What number of lines in the entries hold the string "ankle"? Answer with it alone.

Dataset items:
........

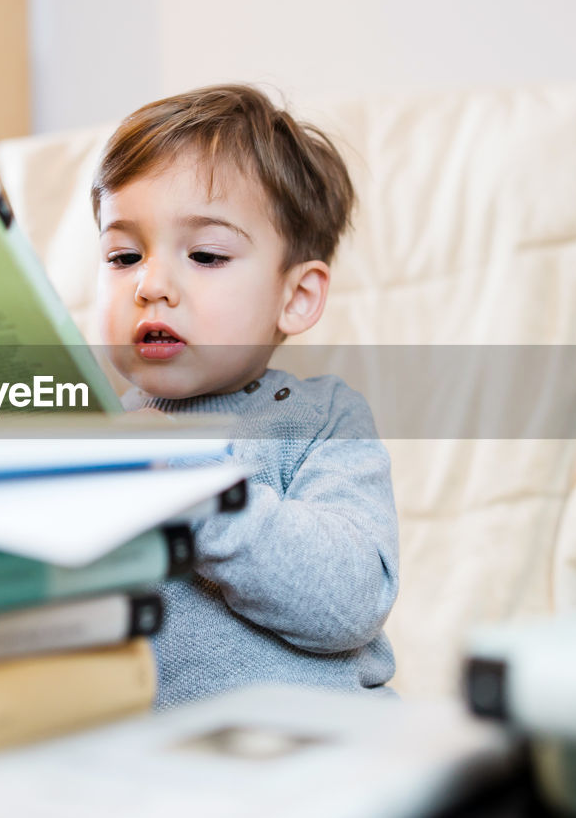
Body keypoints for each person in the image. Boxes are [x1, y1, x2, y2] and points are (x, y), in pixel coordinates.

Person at [92, 83, 399, 708]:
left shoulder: (322, 419)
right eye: (123, 256)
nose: (151, 285)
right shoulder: (98, 432)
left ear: (296, 297)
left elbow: (352, 598)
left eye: (205, 253)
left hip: (319, 749)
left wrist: (190, 484)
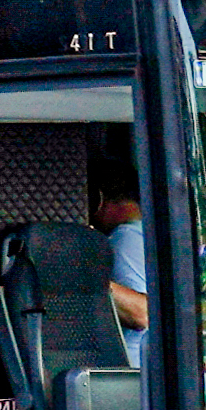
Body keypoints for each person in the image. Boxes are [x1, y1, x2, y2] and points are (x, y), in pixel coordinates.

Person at [86, 135, 152, 332]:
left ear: (96, 200)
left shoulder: (126, 238)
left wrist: (79, 274)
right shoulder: (150, 236)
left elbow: (143, 314)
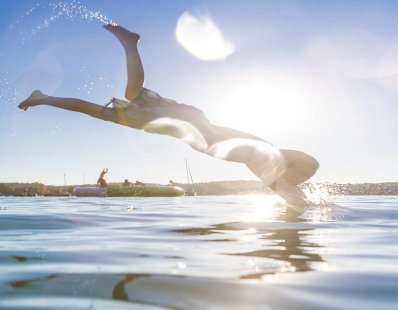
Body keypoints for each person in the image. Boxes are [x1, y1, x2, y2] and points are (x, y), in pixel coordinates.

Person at [18, 24, 319, 207]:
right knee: (118, 101)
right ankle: (122, 49)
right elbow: (301, 174)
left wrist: (293, 191)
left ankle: (124, 47)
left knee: (131, 95)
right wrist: (296, 198)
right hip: (190, 120)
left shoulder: (262, 159)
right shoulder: (262, 161)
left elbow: (306, 167)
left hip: (191, 119)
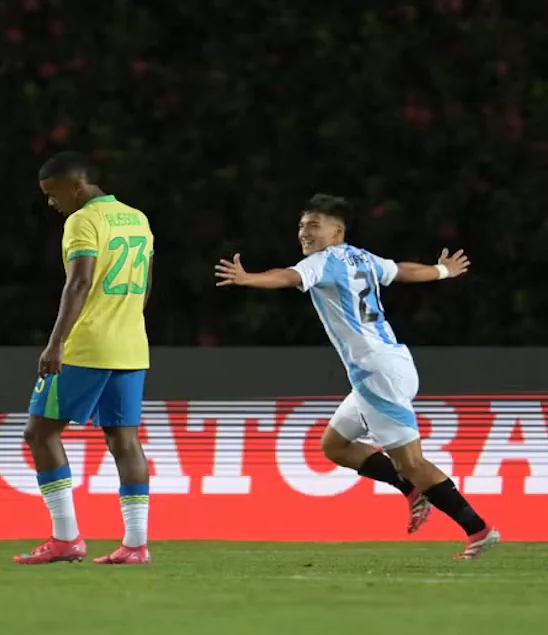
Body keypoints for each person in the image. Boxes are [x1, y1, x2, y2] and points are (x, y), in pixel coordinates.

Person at [213, 193, 499, 559]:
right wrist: (442, 271)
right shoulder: (361, 257)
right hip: (387, 365)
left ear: (336, 233)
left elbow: (287, 277)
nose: (304, 233)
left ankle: (478, 529)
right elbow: (401, 270)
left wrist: (247, 278)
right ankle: (409, 489)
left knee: (412, 462)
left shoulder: (322, 262)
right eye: (302, 226)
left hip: (377, 373)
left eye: (313, 226)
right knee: (335, 445)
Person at [16, 151, 155, 566]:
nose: (50, 203)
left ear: (75, 186)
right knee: (124, 440)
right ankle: (136, 544)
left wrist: (56, 343)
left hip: (88, 345)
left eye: (52, 193)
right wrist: (127, 322)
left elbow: (80, 282)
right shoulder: (137, 218)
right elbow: (146, 282)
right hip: (131, 345)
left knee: (39, 433)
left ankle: (65, 537)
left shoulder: (83, 221)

........

ANSWER FOR THE TASK: 6